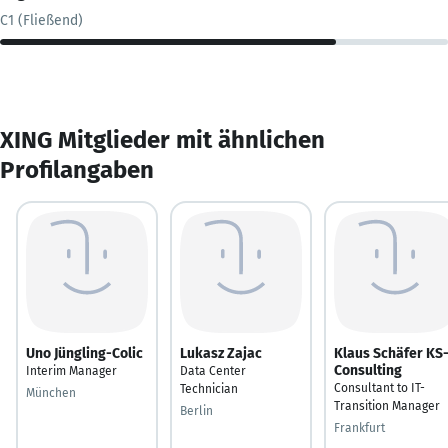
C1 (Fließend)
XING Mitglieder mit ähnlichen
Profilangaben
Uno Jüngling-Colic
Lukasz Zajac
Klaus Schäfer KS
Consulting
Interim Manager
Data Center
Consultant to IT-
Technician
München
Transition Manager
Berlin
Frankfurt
§
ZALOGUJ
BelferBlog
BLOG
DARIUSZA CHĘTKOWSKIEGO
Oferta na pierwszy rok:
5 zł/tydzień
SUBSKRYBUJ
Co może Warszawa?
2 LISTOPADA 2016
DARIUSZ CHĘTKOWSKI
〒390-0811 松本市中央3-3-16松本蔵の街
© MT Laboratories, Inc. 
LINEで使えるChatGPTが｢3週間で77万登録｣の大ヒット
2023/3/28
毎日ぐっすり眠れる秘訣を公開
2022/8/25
§
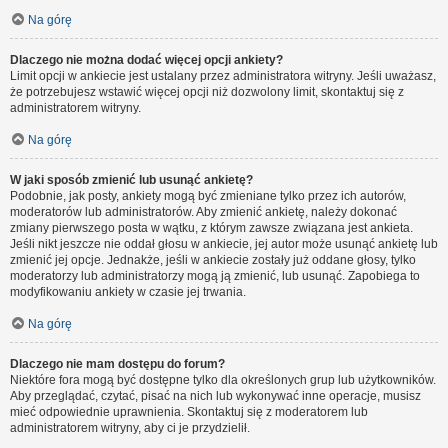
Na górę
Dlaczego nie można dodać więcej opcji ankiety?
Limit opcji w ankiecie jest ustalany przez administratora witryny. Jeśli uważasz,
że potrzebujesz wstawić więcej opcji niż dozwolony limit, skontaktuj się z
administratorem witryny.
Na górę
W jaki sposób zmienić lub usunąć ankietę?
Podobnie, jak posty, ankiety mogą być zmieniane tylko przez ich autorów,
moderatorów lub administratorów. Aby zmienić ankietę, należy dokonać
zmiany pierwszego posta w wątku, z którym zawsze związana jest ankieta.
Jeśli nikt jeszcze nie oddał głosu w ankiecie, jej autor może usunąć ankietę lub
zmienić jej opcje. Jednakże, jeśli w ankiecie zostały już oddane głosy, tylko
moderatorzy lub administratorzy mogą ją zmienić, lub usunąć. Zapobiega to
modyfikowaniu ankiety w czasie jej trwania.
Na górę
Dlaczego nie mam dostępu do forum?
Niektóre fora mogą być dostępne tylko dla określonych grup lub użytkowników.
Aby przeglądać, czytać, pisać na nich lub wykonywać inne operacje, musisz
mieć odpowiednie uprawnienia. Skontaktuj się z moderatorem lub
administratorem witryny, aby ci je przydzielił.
§
● **Work task**
Pick out each line above that contains the string "zmienić", treating uppercase and lowercase as different.

● **Exercise response**
W jaki sposób zmienić lub usunąć ankietę?
moderatorów lub administratorów. Aby zmienić ankietę, należy dokonać
zmienić jej opcje. Jednakże, jeśli w ankiecie zostały już oddane głosy, tylko
moderatorzy lub administratorzy mogą ją zmienić, lub usunąć. Zapobiega to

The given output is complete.